Brilliant thinking

by admin on February 2, 2007

Harvard Business Review has published its “The HBR List – Breakthrough Ideas for 2007.” It is a cross section of some of the very best thinking at Harvard (is there such a thing for Oxford or Cambridge?) My two favourites are Clay Shirky’s In Defense of “Ready, Fire, Aim” and David Weinburger’s The Folly of Accountablism.

Clay discusses the open source phenomenon, arguing that:

If the vast majority of open source projects are failures [in the sense they never get off the ground or attract few interested parties,] has the press been wrong to emphasize the movement’s few successes? The answer is—obviously and measurably—yes. So can businesses that face seemingly formidable competition from existing or future open systems breathe easy? Absolutely not. Open systems are a profound threat not only because they outsucceed commercial firms but also because they outfail them. They grow not in spite of failure but because of it.

How about that as an alternative to the perceived business wisdom that only commercial packaged software can be any good?

David’s turning the problem of accountability inside out to review its effects is equally riveting. However, on closer examination, I believe his view is rooted in the rules based systems that dominate accountability in the US. He says:

Accountabalism bureaucratizes and atomizes responsibility. While claiming to increase individual responsibility, it drives out human judgment. When a sign-off is required for every step in the work flow, those closest to a process lack the leeway to optimize or rectify it.

In US auditing, the rules are used as a bargaining chip to determine how the accounts will be compiled. US management is at times adept at stepping around rules so as to paint a rosier picture than really exists. I contend this squeezes out the opportunity to undertake real risk assessment. It is for that reason (but not that alone) I believe that Ernst and Young along with KPMG were so heavily criticised in recent PCAOB reports. But if all the air’s being sucked out, there’s precious little room for doing what really needs to be done.

ENDNOTE: Thomas Otter pinged the article which he had already saved in his del.icio.us to me – thanks. We are now connected inside del.ico.us so we get to have a peek at each other’s stories and can then save those for ourselves. My saved del.icio.us stories can be seen in my sidebar under Interesting in the Bookmarks section. Feel free to explore, use and share again.

Technorati Tags: , ,

  • http://neilmcintyre.ca/ Neil McIntyre

    I don't agree that the media is "wrong" to emphasize the successes of certain open source projects simply because most never achieve similar success. Is Linux less of a phenomenon because of unrelated projects that weren't so popular?

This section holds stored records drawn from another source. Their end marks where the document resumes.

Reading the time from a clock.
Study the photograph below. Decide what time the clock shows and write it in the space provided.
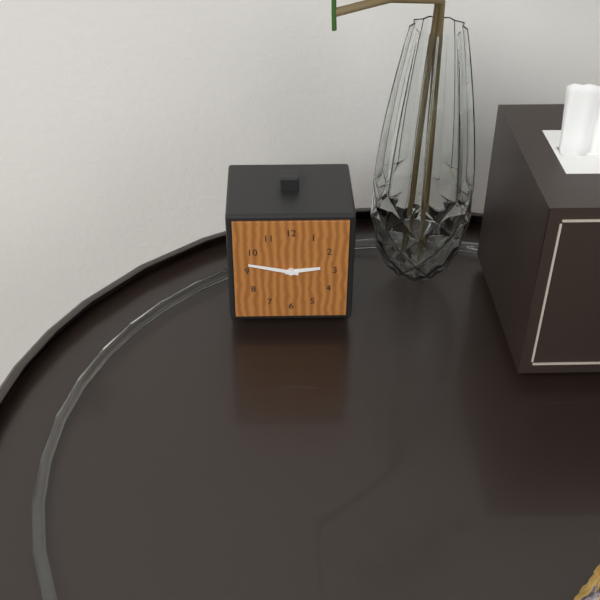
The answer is 2:47
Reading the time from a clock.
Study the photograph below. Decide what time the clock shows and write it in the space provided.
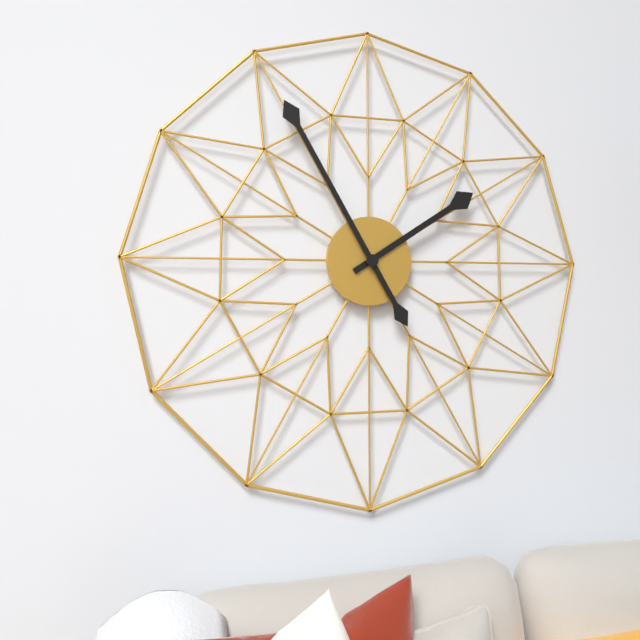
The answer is 1:55
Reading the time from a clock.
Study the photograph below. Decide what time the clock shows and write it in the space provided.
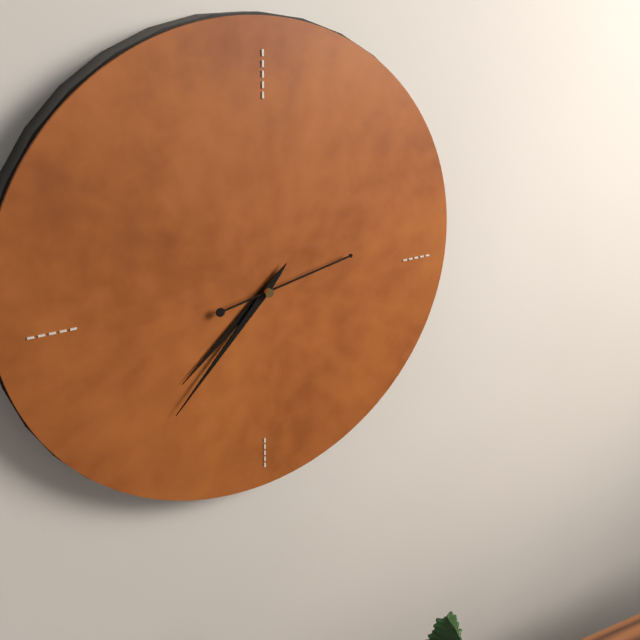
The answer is 7:37:13
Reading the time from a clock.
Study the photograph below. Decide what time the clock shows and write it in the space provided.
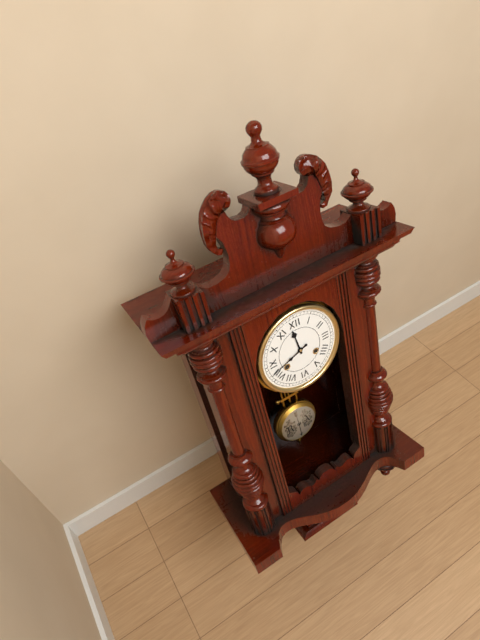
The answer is 11:42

    I also don't understand how this contention is both obvious and measurable. Measurable how? It's a completely subjective statement on his part! Obvious? Then why would it even need discussing?

    Or maybe he's saying the media glosses over the failure rate of open source projects and paints the picture that open source is a fail-safe method of development? And I don't think the media is guilty of that either.

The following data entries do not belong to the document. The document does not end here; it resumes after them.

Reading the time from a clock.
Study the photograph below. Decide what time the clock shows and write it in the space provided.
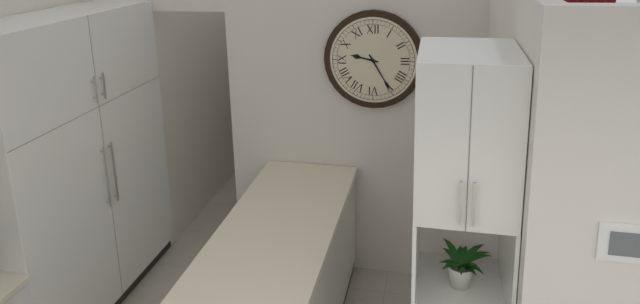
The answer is 9:25
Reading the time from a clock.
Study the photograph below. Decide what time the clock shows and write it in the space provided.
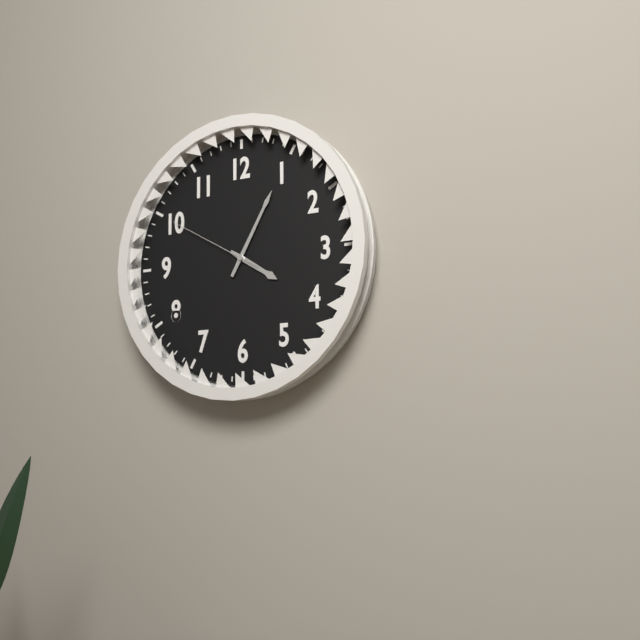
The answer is 4:05:50
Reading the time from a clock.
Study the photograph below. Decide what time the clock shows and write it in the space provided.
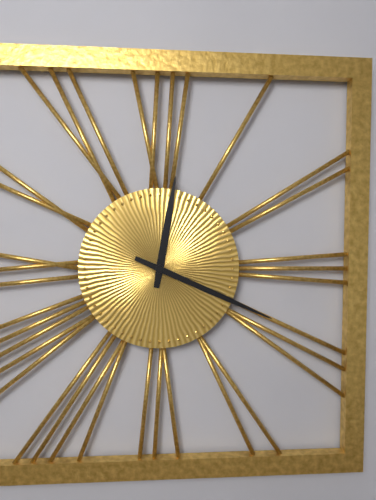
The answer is 12:19
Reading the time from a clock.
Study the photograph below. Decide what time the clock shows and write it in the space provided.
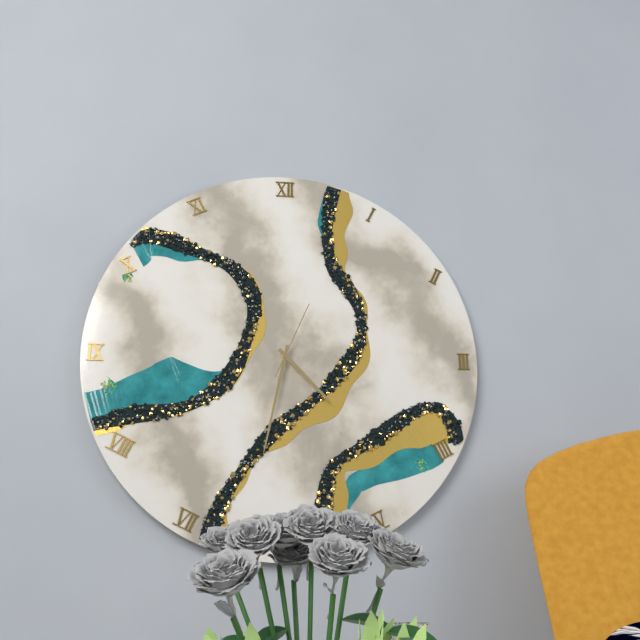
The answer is 4:32:04
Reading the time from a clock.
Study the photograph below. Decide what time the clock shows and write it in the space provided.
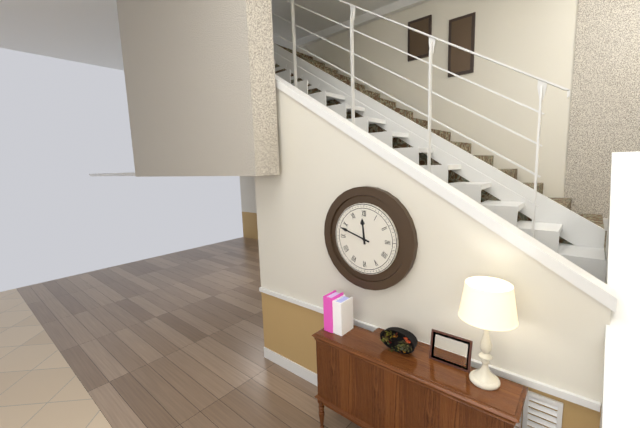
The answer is 11:48
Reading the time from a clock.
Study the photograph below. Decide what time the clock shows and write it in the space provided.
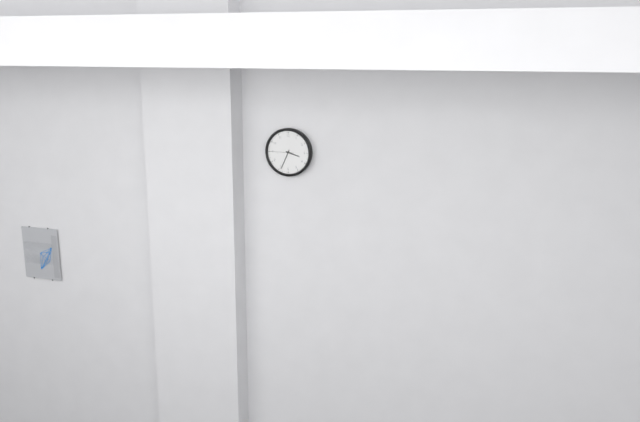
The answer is 3:34
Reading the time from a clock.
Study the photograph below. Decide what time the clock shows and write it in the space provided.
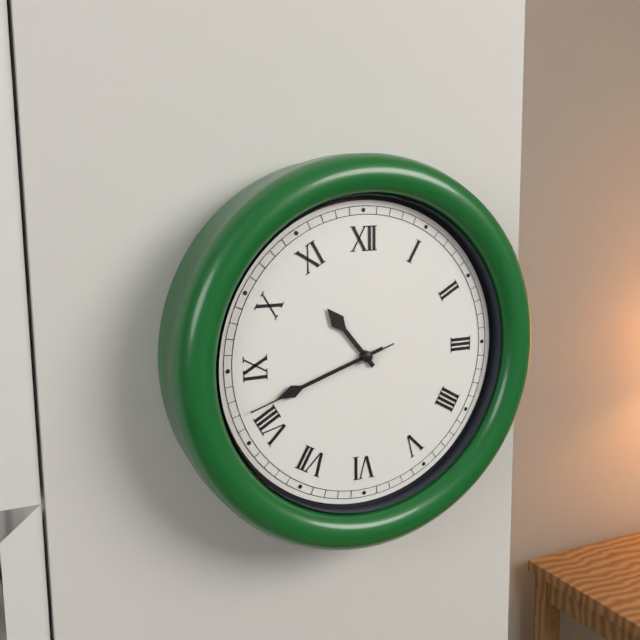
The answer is 10:42:42
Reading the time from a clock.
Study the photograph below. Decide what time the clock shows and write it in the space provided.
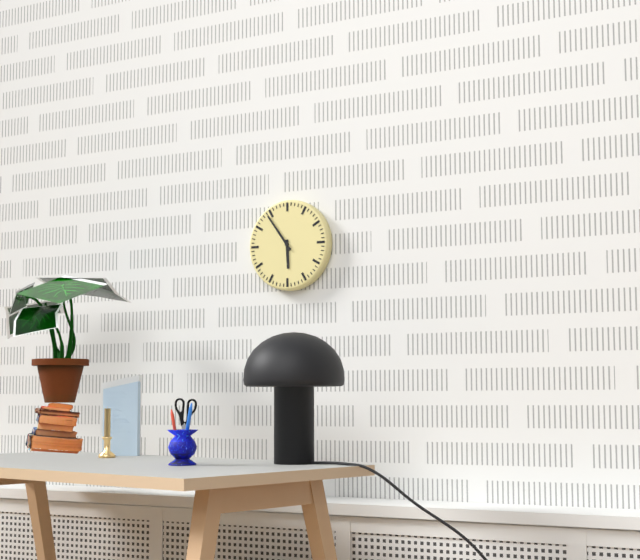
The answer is 5:54
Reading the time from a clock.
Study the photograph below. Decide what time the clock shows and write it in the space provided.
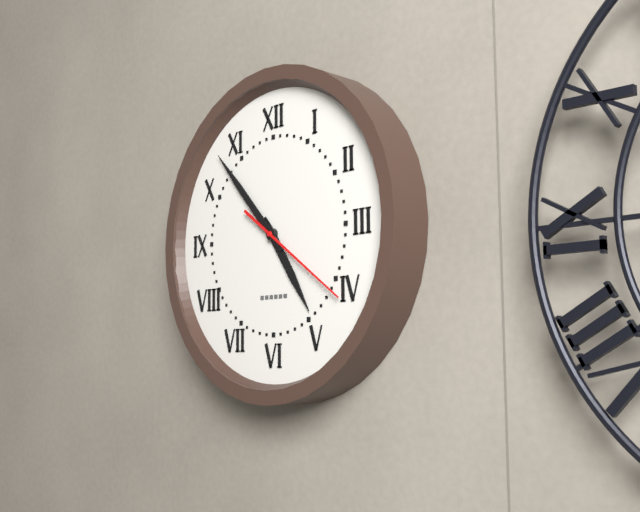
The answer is 4:53:21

  • http://www.accmanpro.com Dennis Howlett

    Clay precedes his remarks by saying OSS has been a huge success. I read his take as based on a statistical comparison with the total number of projects compared with those that are successful using the criteria stated.

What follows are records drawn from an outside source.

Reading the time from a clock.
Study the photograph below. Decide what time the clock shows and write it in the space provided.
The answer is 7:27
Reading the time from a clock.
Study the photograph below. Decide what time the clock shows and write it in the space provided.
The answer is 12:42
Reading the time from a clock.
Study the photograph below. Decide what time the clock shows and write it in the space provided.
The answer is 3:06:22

    It is measurable given the Sourceforge data. I agree it could have been worded better. I think the point he makes is a good one though that OSS operates like a form of Darwinian natural selection. Although that metaphor is capable of being argued as well.

    It would have been interesting to see him argue this from a Long Tail perspective. If that's possible.

  • http://woodrow.typepad.com/the_ponderings_of_woodrow Jason Wood

    Den,

    For shame, didn't you read about this on my blog too?